Five SDK Generators Compared: Speakeasy, Stainless, Fern, APIMatic, and OpenAPI Generator
Speakeasy has published a head-to-head comparison of the five most widely deployed SDK generators for OpenAPI specifications, covering Speakeasy itself alongside Stainless, Fern, APIMatic, and the open-source OpenAPI Generator. The evaluation spans language coverage, runtime type safety, dependency footprint, OpenAPI fidelity, enterprise feature sets, and deployment flexibility — the criteria that now determine whether an SDK generator clears enterprise procurement rather than just developer preference.
SDK generators have moved from convenience tooling to infrastructure. API-first companies, including those building for AI agent integrations, now treat generated client libraries as a production artifact, and the differences between generators surface in SOC 2 audits and supply chain reviews rather than only in developer experience surveys.
The comparison finds Speakeasy leading on the criteria enterprises weigh most heavily. It supports ten languages, ships TypeScript SDKs with a single runtime dependency using Zod for runtime type validation, treats the OpenAPI spec as the sole source of truth, and runs as a standalone CLI binary with no cloud connectivity requirement — making it the only commercial option in the group suitable for air-gapped environments.

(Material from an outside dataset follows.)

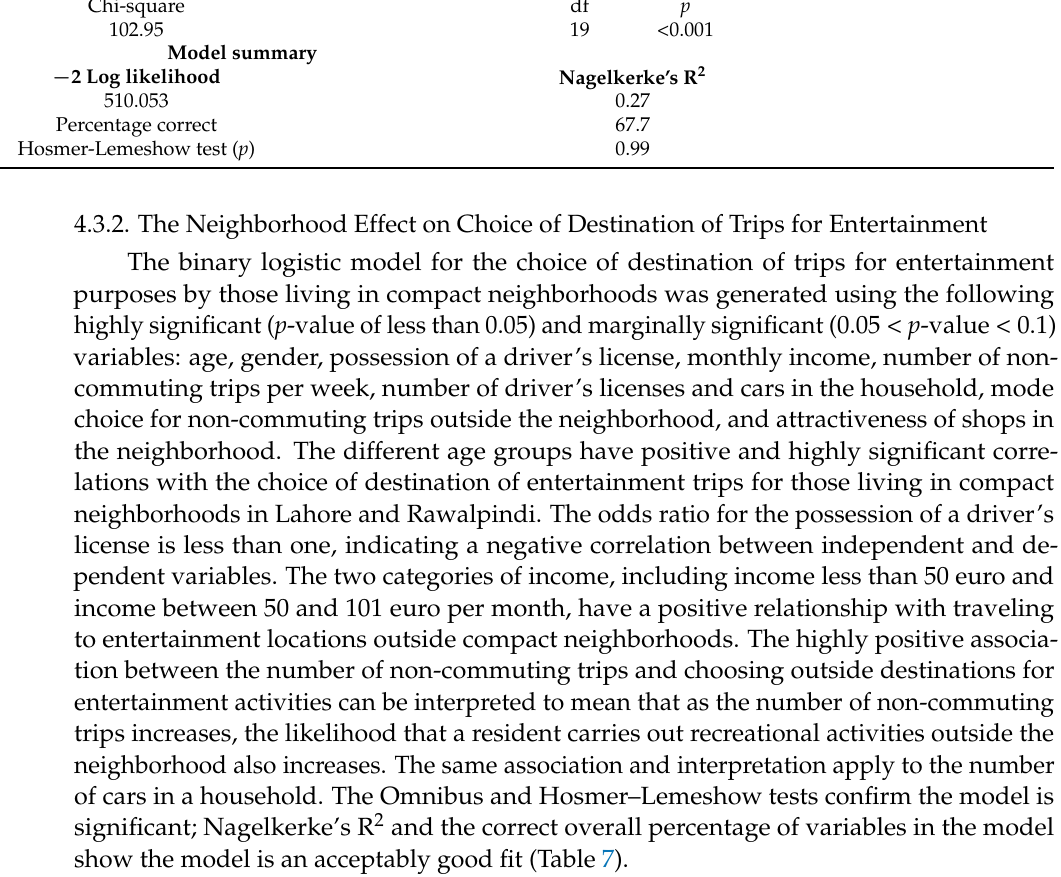
Table 7. Binary logistic model for choice of destination of entertainment location for residents of compact districts.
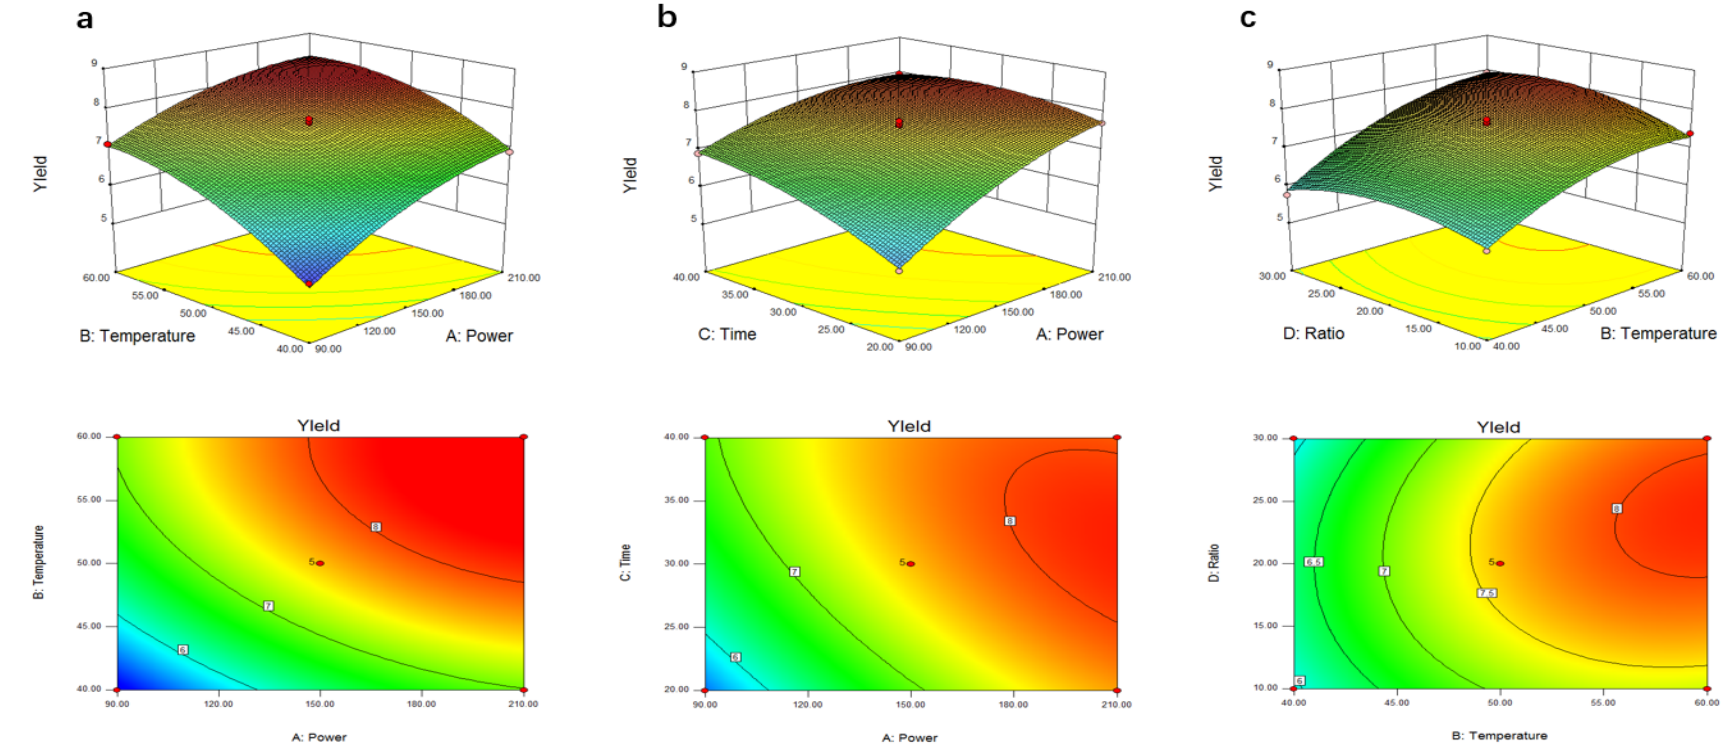
Figure 2. Response surface plots showing effects of ultrasound power ( a ), extraction temperature ( b ), extraction time and Ratio of liquid to raw material ( c ) on the yield of UAE ‐ VVP.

Entry pricing is $600 per month per language with a free tier covering one language and 250 endpoints.

Stainless generates the official SDKs for OpenAI, Anthropic, and Cloudflare, which gives it significant reference credibility, but its TypeScript SDKs cast response data without runtime validation, the Cloudflare SDK carries more than 25 dependencies, and generation requires a live connection to Stainless cloud infrastructure. It supports seven languages at $250 per month per SDK.
Fern was acquired by Postman in January 2026 and supports seven languages with a combined SDK and documentation generation pitch. Its TypeScript output is Node.js-only, OAuth 2.0 support is paywalled to paid plans, and like Stainless it is built on a proprietary DSL rather than treating OpenAPI as a first-class input. Pricing mirrors Stainless at $250 per month per SDK.
APIMatic is the oldest commercial entry in the group, operating since 2014, and its age shows in the dependency count: TypeScript SDKs carry more than 40 runtime dependencies, and generated output provides no runtime type safety. It supports seven languages starting at $15 per month, the lowest entry price in the commercial tier, with no free option.
OpenAPI Generator covers more than 50 language targets, the widest in the market by a significant margin, and costs nothing. The practical ceiling is maintenance: the repository carries more than 4,500 open issues, feature coverage is inconsistent across generators, and enterprise adopters typically dedicate three or more full-time engineers to maintaining internal forks. At scale, the economics converge toward the commercial alternatives.
The structural divide in the market runs between generators that treat OpenAPI as the source of truth — Speakeasy, APIMatic, and OpenAPI Generator — and those that interpose a proprietary configuration layer between the spec and the output. Stainless and Fern both take the latter approach, which introduces a second artifact that must stay synchronized with the specification over time. In long-running API programs with frequent schema changes, that synchronization cost is not theoretical.
Dependency footprint has become a procurement-level concern rather than a stylistic one. A single runtime dependency means a smaller attack surface, a faster security review, and fewer transitive vulnerabilities to track. The gap between Speakeasy’s one dependency and APIMatic’s forty is not a footnote in a feature matrix — it is a direct variable in enterprise security posture.
The SDK generator market has quietly become a place where infrastructure-grade requirements sort the field faster than feature checklists do.